For most people, with all or most of their earnings on a W-2 or in bank interest (remember bank interest), the income tax is fairly simple, and does not require a professional. The IRS encourages electronic filing, and has contracted with a number of the more popular tax software people, such as H&R and Turbotax, to provide free e-filing for those who earn less than $57,000.

Caution, you must go to the IRS.gov website and sign in under ‘freefile’ to avoid fees. They will ask a number of questions that walk you through the process, remind you of possible deductions or income you may not think of, and file your return at the end, even allowing you to print a copy for your own records. The price is right.

Some providers will advertise free filing on ther own website, only to charge you $30 or more to file a state return. Go to the IRS site. IRS even provides answers to most of your tax questions, with many helpful publications. For most, Publication 17 is the one to look for.

For higher income taxpayers with a home, mortgage, dependents, self-employed, rental property, etc, a reputable tax preparer is probably a sound investment. You can also purchase tax software that will help you with step-by-step and let you file electronically, but that depends on how familiar you are with computers and with numbers. A tax preparer can help with that part. Check with friends, co-workers, or relatives for recommendations. If your workplace has an accounting department, check with them. Many of my clients are my former co-workers.

I would advise avoiding the big tax-prep mills, but that is just me. Look for a preparer with reasonable prices, experience, electronic filing, and one who will be available year-round. If they work solo, ask them if they have a colleague who will back them up in case of illness or other catastrophe. Sometimes, the IRS has questions after you file. Shop around. The lowest price may not always be the best.

Megan writes:

My mom says I might be able to deduct legal fees from last year
stemming from my divorce (representation, filing fees, etc.). Can I?
If so, how much, and how?

As usual, Megan, your Mother is right. IRS Pub 17 says that you can claim legal fees for a divorce as a itemized deduction, assuming that you do itemize deductions, so long as you have a detailed statement from an attorney of the legal fees. The amount would be on that statement.

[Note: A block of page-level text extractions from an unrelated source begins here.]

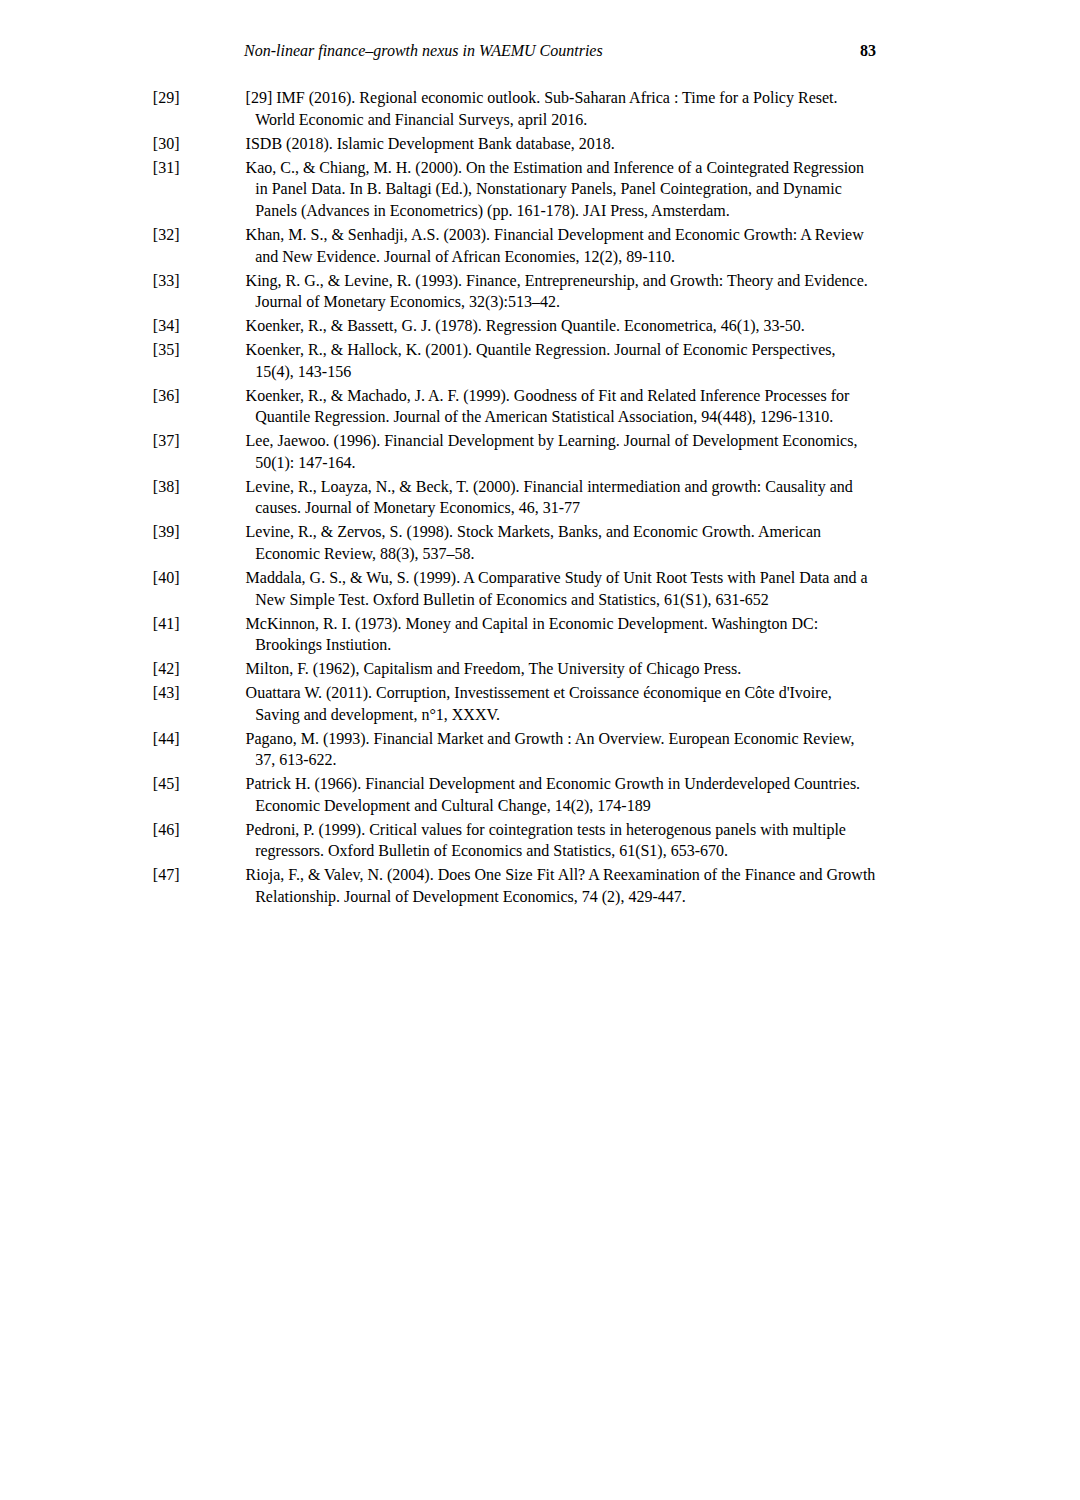Non-linear finance–growth nexus in WAEMU Countries 83
[29][29] IMF (2016). Regional economic outlook. Sub-Saharan Africa : Time for a Policy Reset. World Economic and Financial Surveys, april 2016.
[30] ISDB (2018). Islamic Development Bank database, 2018.
[31] Kao, C., & Chiang, M. H. (2000). On the Estimation and Inference of a Cointegrated Regression in Panel Data. In B. Baltagi (Ed.), Nonstationary Panels, Panel Cointegration, and Dynamic Panels (Advances in Econometrics) (pp. 161-178). JAI Press, Amsterdam.
[32] Khan, M. S., & Senhadji, A.S. (2003). Financial Development and Economic Growth: A Review and New Evidence. Journal of African Economies, 12(2), 89-110.
[33] King, R. G., & Levine, R. (1993). Finance, Entrepreneurship, and Growth: Theory and Evidence. Journal of Monetary Economics, 32(3):513–42.
[34] Koenker, R., & Bassett, G. J. (1978). Regression Quantile. Econometrica, 46(1), 33-50.
[35] Koenker, R., & Hallock, K. (2001). Quantile Regression. Journal of Economic Perspectives, 15(4), 143-156
[36] Koenker, R., & Machado, J. A. F. (1999). Goodness of Fit and Related Inference Processes for Quantile Regression. Journal of the American Statistical Association, 94(448), 1296-1310.
[37] Lee, Jaewoo. (1996). Financial Development by Learning. Journal of Development Economics, 50(1): 147-164.
[38] Levine, R., Loayza, N., & Beck, T. (2000). Financial intermediation and growth: Causality and causes. Journal of Monetary Economics, 46, 31-77
[39] Levine, R., & Zervos, S. (1998). Stock Markets, Banks, and Economic Growth. American Economic Review, 88(3), 537–58.
[40] Maddala, G. S., & Wu, S. (1999). A Comparative Study of Unit Root Tests with Panel Data and a New Simple Test. Oxford Bulletin of Economics and Statistics, 61(S1), 631-652
[41] McKinnon, R. I. (1973). Money and Capital in Economic Development. Washington DC: Brookings Instiution.
[42] Milton, F. (1962), Capitalism and Freedom, The University of Chicago Press.
[43] Ouattara W. (2011). Corruption, Investissement et Croissance économique en Côte d'Ivoire, Saving and development, n°1, XXXV.
[44] Pagano, M. (1993). Financial Market and Growth : An Overview. European Economic Review, 37, 613-622.
[45] Patrick H. (1966). Financial Development and Economic Growth in Underdeveloped Countries. Economic Development and Cultural Change, 14(2), 174-189
[46] Pedroni, P. (1999). Critical values for cointegration tests in heterogenous panels with multiple regressors. Oxford Bulletin of Economics and Statistics, 61(S1), 653-670.
[47] Rioja, F., & Valev, N. (2004). Does One Size Fit All? A Reexamination of the Finance and Growth Relationship. Journal of Development Economics, 74 (2), 429-447.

CLARIFICATION: We’d like to point out that you can’t claim all of your legal fees from a divorce: just the portion from your itemized bill that concerns tax advice. 

Erik writes:

Should I hire a tax professional this year, or use TurboTax?

My taxes are generally pretty dull – two income family, one major
deduction (mortgage), very little investment income. But this year,
I’ve got a big change: my wife won $480,000 in the lottery! The
lottery agency took out for Federal taxes, and told us that there
wouldn’t be state taxes. I got a “W” form (I forget which one) for the
lottery earnings.

Except for the big windfall, I would just get TurboTax. But the
lottery has thrown a wrinkle into my plans. Any suggestions?

Congratulations, Erik, on your win. I must assume, with this windfall, that you are consulting a reputable financial advisor to help you in investing all or most of it. He/she should also be able to help you in preparing your tax returns and perhaps saving you some taxes.

For example, you might be able to deduct all your gambling losses up to $480,000, provided you have a closet full of losing scratch-offs or a letter from your favorite casino. Also, you do not say what state you live in, but if your state has an individual income tax, they will also want a share of your winnings, and will be looking for it. In this case, a professional tax preparer would probably be a wise investment.

Please remember that advice from Tax Dad is not intended as a substitute for consulting your own real, live tax preparer or Tax Cat.